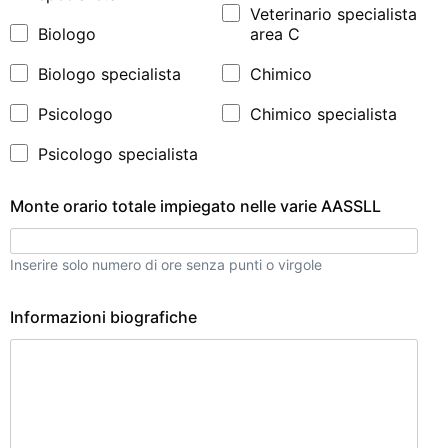
Veterinario specialista
Biologo
area C
Biologo specialista
Chimico
Psicologo
Chimico specialista
Psicologo specialista
Monte orario totale impiegato nelle varie AASSLL
Inserire solo numero di ore senza punti o virgole
Informazioni biografiche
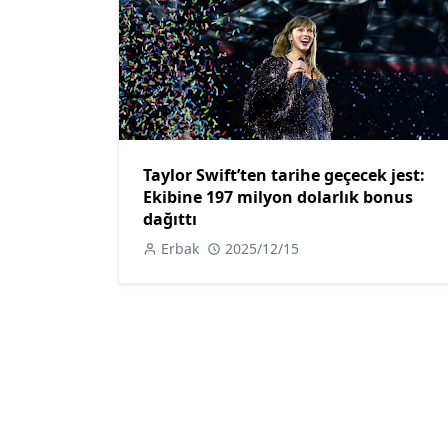
Taylor Swift’ten tarihe geçecek jest:
Ekibine 197 milyon dolarlık bonus
dağıttı
Erbak
2025/12/15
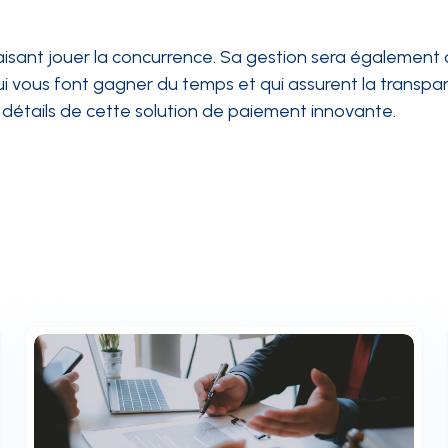
isant jouer la concurrence. Sa gestion sera également
 vous font gagner du temps et qui assurent la transpa
 détails de cette solution de paiement innovante.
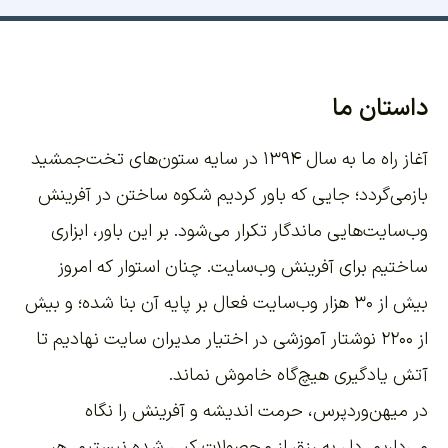
داستان ما
آغاز راه ما به سال ۱۳۹۴ در سایه ستون‌های تخت‌جمشید
بازمی‌گردد؛ جایی که باور کردیم شکوه ساختن در آفرینش
وب‌سایت‌هایی ماندگار تکرار می‌شود. بر این باور،
ابزاری
ساختیم برای آفرینش وب‌سایت
. چنان استوار که امروز
بیش از ۳۰ هزار وب‌سایت فعال بر پایه آن بنا شده؛ و بیش
از ۲۲۰۰
نوشتار آموزشی
در اختیار مدیران سایت نهادیم تا
آتش یادگیری هیچ‌گاه خاموش نماند.
در میهن‌وردپرس، حرمت اندیشه و آفرینش را نگاه
می‌داریم. دل به رزق از محصولات کپی شده نبستیم. هر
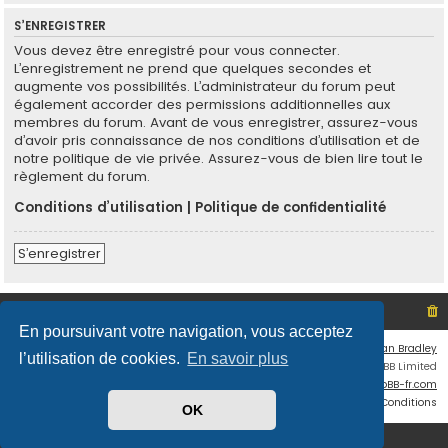
S’ENREGISTRER
Vous devez être enregistré pour vous connecter.
L’enregistrement ne prend que quelques secondes et
augmente vos possibilités. L’administrateur du forum peut
également accorder des permissions additionnelles aux
membres du forum. Avant de vous enregistrer, assurez-vous
d’avoir pris connaissance de nos conditions d’utilisation et de
notre politique de vie privée. Assurez-vous de bien lire tout le
règlement du forum.
Conditions d’utilisation
|
Politique de confidentialité
S’enregistrer
Site non officiel sur le SCO d'Angers
Index du forum
En poursuivant votre navigation, vous acceptez
Flat Style by
Ian Bradley
l’utilisation de cookies.
En savoir plus
Développé par
phpBB
® Forum Software © phpBB Limited
Traduit par
phpBB-fr.com
Confidentialité
|
Conditions
OK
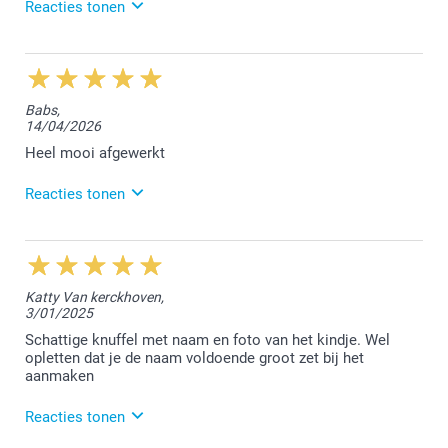
Reacties tonen
28/05/2026
12:58
Beste An,
Babs,
14/04/2026
Bedankt voor jouw leuke feedback, hier zijn we heel
erg blij mee :-) We vonden het fijn jouw bestelling te
Heel mooi afgewerkt
mogen afwerken.
Reacties tonen
Hartelijke groet!
Nathalie @smartphoto
5/05/2026
14:00
Hallo Babs,
Katty Van kerckhoven,
3/01/2025
Heel leuk om te lezen dat je blij bent met de
bestelde gepersonaliseerde knuffel. We kijken ernaar
Schattige knuffel met naam en foto van het kindje. Wel
uit om jou in de toekomst opnieuw te mogen
opletten dat je de naam voldoende groot zet bij het
verwelkomen.
aanmaken
Hartelijke groet!
Reacties tonen
Nathalie @smartphoto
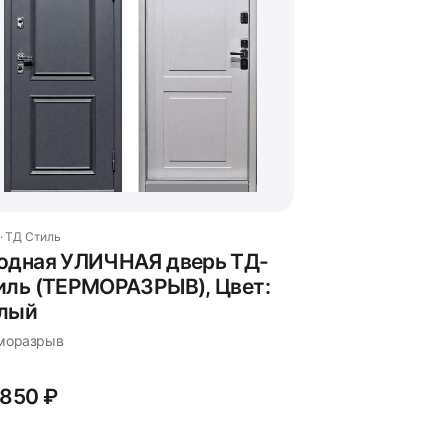
 · ТД Стиль
одная УЛИЧНАЯ дверь ТД-
иль (ТЕРМОРАЗРЫВ), Цвет:
лый
моразрыв
 850 ₽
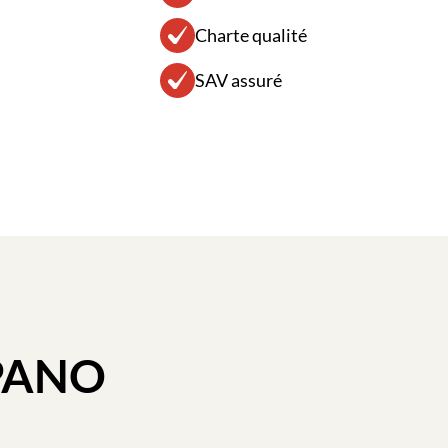
Charte qualité
SAV assuré
PAN
O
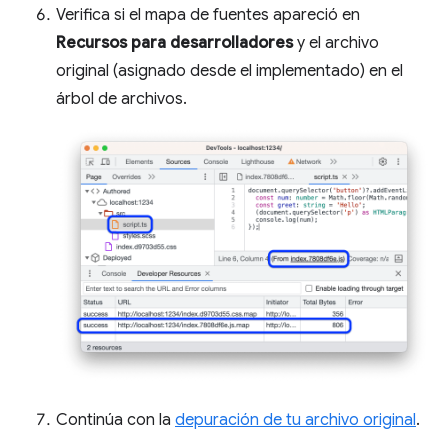
Verifica si el mapa de fuentes apareció en
Recursos para desarrolladores
y el archivo
original (asignado desde el implementado) en el
árbol de archivos.
Continúa con la
depuración de tu archivo original
.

> [Goal of the exercise]:
Each line above that contains the string "utilisation" should be identified and copied.

> [Solution for this exercise]:
d’avoir pris connaissance de nos conditions d’utilisation et de
Conditions d’utilisation
l’utilisation de cookies.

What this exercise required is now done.